Die Erwartungen an Gerber sind seit Jahren hoch. 2017 gewann er am Baselbieter «Kantonalen» in Oberdorf mit 17 seinen ersten Kranz und war seither stets einer, von dem sich Matthias Graber, der technische Leiter des Kantonalverbands, den nächsten Schritt erhoffte. Entsprechend ist das «Eidgenössische» für Gerber nicht komplettes Neuland: 2019 in Zug und 2022 beim Heim-Esaf in Pratteln war er bereits als Ersatz dabei, sollte die Luft in der grossen Arena schnuppern und sehen, wie der Grossanlass für die Schwinger abläuft – als Vorbereitung auf eigene Auftritte im grössten Scheinwerferlicht. Denn mit den Zehntausenden Zuschauern in der Arena, den langen Pausen an einem zweitägigen Fest mit zwei zusätzlichen Gängen sowie den im Vergleich zu kleineren Festen teils grossen Distanzen zum Rückzugsort für die Schwinger stellt ein Esaf ganz eigene Anforderungen an die Athleten. Gerber hat das zumindest schon zweimal gesehen.

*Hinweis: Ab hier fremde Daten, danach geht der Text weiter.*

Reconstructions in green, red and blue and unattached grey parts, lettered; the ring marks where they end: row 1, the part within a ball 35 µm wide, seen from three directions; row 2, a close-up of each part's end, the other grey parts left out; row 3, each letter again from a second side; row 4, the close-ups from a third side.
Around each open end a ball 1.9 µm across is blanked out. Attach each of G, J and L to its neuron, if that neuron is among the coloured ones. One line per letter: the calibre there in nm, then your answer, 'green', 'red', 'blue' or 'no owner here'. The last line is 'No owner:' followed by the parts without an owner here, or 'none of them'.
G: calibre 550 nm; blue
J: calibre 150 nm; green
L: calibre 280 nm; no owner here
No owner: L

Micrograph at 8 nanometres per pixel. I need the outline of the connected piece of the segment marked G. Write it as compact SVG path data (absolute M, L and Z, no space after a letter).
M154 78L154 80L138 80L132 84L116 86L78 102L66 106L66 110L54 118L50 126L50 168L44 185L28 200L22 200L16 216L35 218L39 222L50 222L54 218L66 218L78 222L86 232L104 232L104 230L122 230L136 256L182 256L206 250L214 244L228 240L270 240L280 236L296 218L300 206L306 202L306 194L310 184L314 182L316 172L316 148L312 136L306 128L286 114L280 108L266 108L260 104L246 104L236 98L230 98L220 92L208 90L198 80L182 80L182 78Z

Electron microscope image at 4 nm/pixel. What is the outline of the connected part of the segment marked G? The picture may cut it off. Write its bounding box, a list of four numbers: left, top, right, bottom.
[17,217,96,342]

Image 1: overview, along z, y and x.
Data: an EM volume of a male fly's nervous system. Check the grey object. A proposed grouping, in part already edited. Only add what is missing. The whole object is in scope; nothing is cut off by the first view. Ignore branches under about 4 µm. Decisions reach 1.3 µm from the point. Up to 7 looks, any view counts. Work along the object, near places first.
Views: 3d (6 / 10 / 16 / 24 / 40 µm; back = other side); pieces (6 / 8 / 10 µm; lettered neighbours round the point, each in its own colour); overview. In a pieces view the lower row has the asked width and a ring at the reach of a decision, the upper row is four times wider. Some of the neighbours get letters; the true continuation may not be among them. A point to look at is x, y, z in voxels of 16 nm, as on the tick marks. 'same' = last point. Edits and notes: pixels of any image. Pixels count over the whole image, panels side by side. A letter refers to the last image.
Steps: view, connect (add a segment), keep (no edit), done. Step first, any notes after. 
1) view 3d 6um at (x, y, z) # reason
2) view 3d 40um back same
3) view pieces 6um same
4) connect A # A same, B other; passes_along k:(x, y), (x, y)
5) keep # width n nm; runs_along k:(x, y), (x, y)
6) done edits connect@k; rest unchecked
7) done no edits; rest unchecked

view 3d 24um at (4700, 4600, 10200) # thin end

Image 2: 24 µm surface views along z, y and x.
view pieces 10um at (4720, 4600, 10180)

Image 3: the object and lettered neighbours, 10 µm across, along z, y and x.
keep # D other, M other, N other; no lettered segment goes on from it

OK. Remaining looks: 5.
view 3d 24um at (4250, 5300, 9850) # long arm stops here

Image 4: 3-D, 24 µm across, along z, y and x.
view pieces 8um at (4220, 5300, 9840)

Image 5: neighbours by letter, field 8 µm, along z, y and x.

Der lange Weg zum zweiten Stern
Doch der Schritt zum Teilverbandskranzer wurde nun erst acht Jahre nach dem ersten Kranzgewinn Realität. Grund dafür waren nicht zuletzt Verletzungen. 2022 kamen die entscheidenden Kranzfeste für die Selektion zum Esaf zu früh, 0,25 Punkte fehlten dem Rothenflüher zum NWS-Kranz. Vergangenes Jahr verpasste er dasselbe Fest in Lausen – organisiert von seinem Schwingklub Liestal – verletzungsbedingt ganz. Und auch heuer begann Gerber sehr spät mit dem Training: Erst im Dezember hatte er eine Platte aus dem Ellbogen entfernen lassen, die nach einem Bruch im Gelenk eingesetzt werden musste. In den Jahren davor war einmal der andere Ellbogen ausgerenkt und einmal der Oberschenkelmuskel abgerissen. «Seit 2020 habe ich nie eine ganze Saison geschwungen», sagt Gerber, der 2022, 2023 und 2024 dennoch stets eine Auszeichnung holte. Heuer hat er erstmals zwei Kränze in einer Saison gewonnen.
Gerbers Verletzungen passierten alle im Sägemehl, meist an Bergfesten, was für eine mentale Herausforderung und eine zwiespältige Beziehung zu diesen Saison-Höhepunkten sorgte. «Sie sind wegen der starken Konkurrenz ein riesiges Stück Arbeit. Es ist nicht einfach, das Fest zu geniessen, weil man in jedem Gang an seine Grenzen gehen muss», sagt Gerber. Ob der Verletzungen hatte der Schwinger denn auch Zweifel, ob er sich den Schwingsport noch einmal antun wolle. Geholfen hat die Tatsache, dass er nicht eine Schwachstelle habe, die immer wieder Probleme mache, sondern dass es unglückliche Unfälle an verschiedenen Körperteilen gewesen seien.
Und so nimmt Gerber die Herausforderung Esaf in gut zwei Wochen gerne an, obwohl auch hier nur schwierige Gegner warten. Er wolle das Fest geniessen und nehme sich als Ziel vor, unabhängig vom Rang mit seiner Leistung zufrieden sein zu können. «Ich will nicht denken, dass hier und dort noch mehr möglich gewesen wäre», sagt der einzige Oberbaselbieter im Nordwestschweizer Aufgebot.
Zwei Oberbaselbieter
wis. Die Hoffnung auf eine positive Diagnose und einen schnellen Heilungsverlauf ist enttäuscht worden: Janis Schick hat sich am Sonntag eine Bänderverletzung in der Schulter zugezogen. Der Bennwiler wird das Esaf vom 29. bis 31. August in Glarus verpassen. Damit wird mit Andrj Gerber nur ein Athlet aus dem oberen Kantonsteil für das Baselbiet antreten. Da der Langenbrucker Simon Schmutz vom Innerschweizer Schwingerverband selektioniert worden ist, werden dennoch zwei Oberbaselbieter Athleten im Einsatz stehen.